Publisher: Apollo Books

Published: 2016

Total Pages: 532

ISBN-13: 9781742588070

DOWNLOAD EBOOK

Skin Deep looks at the preoccupations of European-Australians in their encounters with Aboriginal women and the tropes, types, and perceptions that seeped into everyday settler-colonial thinking. Early erroneous and uninformed accounts of Aboriginal women and culture were repeated throughout various print forms and imagery, both in Australia and in Europe, with names, dates, and locations erased so that individual women came to be anonymized as 'gins' and 'lubras.' The book identifies and traces the various tropes used to typecast Aboriginal women, contributing to their lasting hold on the colonial imagination even after conflicting records emerged. The colonial archive itself, consisting largely of accounts by white men, is critiqued in the book. Construction of Aboriginal women's gender and sexuality was a form of colonial control, and Skin Deep shows how the industrialization of print was critical to this control, emerging as it did alongside colonial expansion. For nearly all settlers, typecasting Aboriginal women through name-calling and repetition of tropes sufficed to evoke an understanding that was surface-based and half-knowing: only skin deep. *** "Impressively researched, written, organized and presented...highly recommended for community and academic library Aboriginal Studies, Women's Studies, Australian Studies, and Colonial History reference collections." --Midwest Book Review, MBR Bookwatch: October 2016, Helen's Bookshelf [Subject: Cultural History, Aboriginal Studies, Women's Studies, Australian Studies, Colonial Studies]
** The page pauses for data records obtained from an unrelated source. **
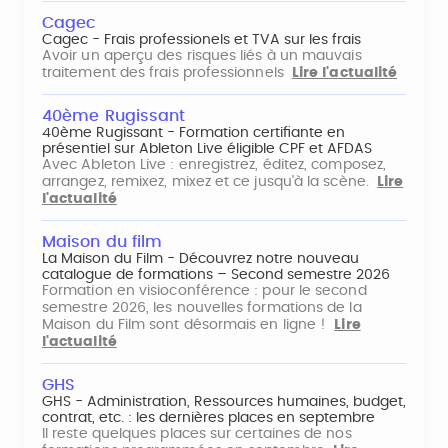
Cagec
Cagec - Frais professionels et TVA sur les frais
Avoir un aperçu des risques liés à un mauvais
traitement des frais professionnels
Lire l'actualité
40ème Rugissant
40ème Rugissant - Formation certifiante en
présentiel sur Ableton Live éligible CPF et AFDAS
Avec Ableton Live : enregistrez, éditez, composez,
arrangez, remixez, mixez et ce jusqu'à la scène.
Lire
l'actualité
Maison du film
La Maison du Film - Découvrez notre nouveau
catalogue de formations – Second semestre 2026
Formation en visioconférence : pour le second
semestre 2026, les nouvelles formations de la
Maison du Film sont désormais en ligne !
Lire
l'actualité
GHS
GHS - Administration, Ressources humaines, budget,
contrat, etc. : les dernières places en septembre
Il reste quelques places sur certaines de nos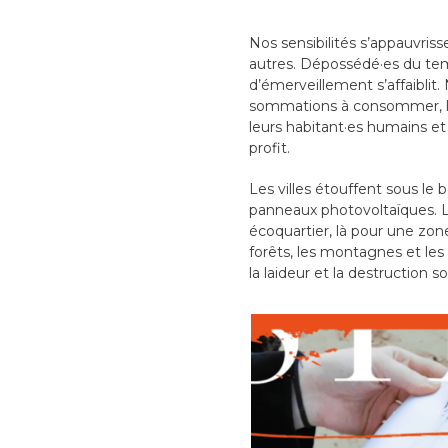
Nos sensibilités s’appauvris
autres. Dépossédé·es du temp
d’émerveillement s’affaiblit.
sommations à consommer, les 
leurs habitant·es humains et
profit.
Les villes étouffent sous le b
panneaux photovoltaïques. Le
écoquartier, là pour une zon
forêts, les montagnes et les
la laideur et la destruction s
Betty A. Reardon: Key Texts in Gender and Peace

Betty A. Reardon: Key Texts in Gender and Peace

Author: Betty A. Reardon

Publisher: Springer

Published: 2014-11-14

Total Pages: 176

ISBN-13: 3319118099

DOWNLOAD EBOOK

This book presents a rich collection of Betty A. Reardon’s writing on gender studies, sexism and the war system, and human security from a feminist perspective. Betty A. Reardon is a pioneer of gender studies who, as a feminist, identified the structural relationship between sexism and the war system and, as a scholar, a shift from national to human security. As a pioneer in contemporary theories on gender and peace, Betty A. Reardon has continually developed research on the integral relationship between patriarchy and war, and has been an outspoken advocate of gender issues as an essential aspect of peace studies, of problems of gender equity as the subject of peace research, and of gender experience as a crucial factor in defining and attaining human security. Her work evolved in the context of international women’s movements for human rights, peace and the United Nations, and is widely drawn upon by activists and educators in order to introduce a gender perspective to peace studies and education and a peace perspective to women’s studies.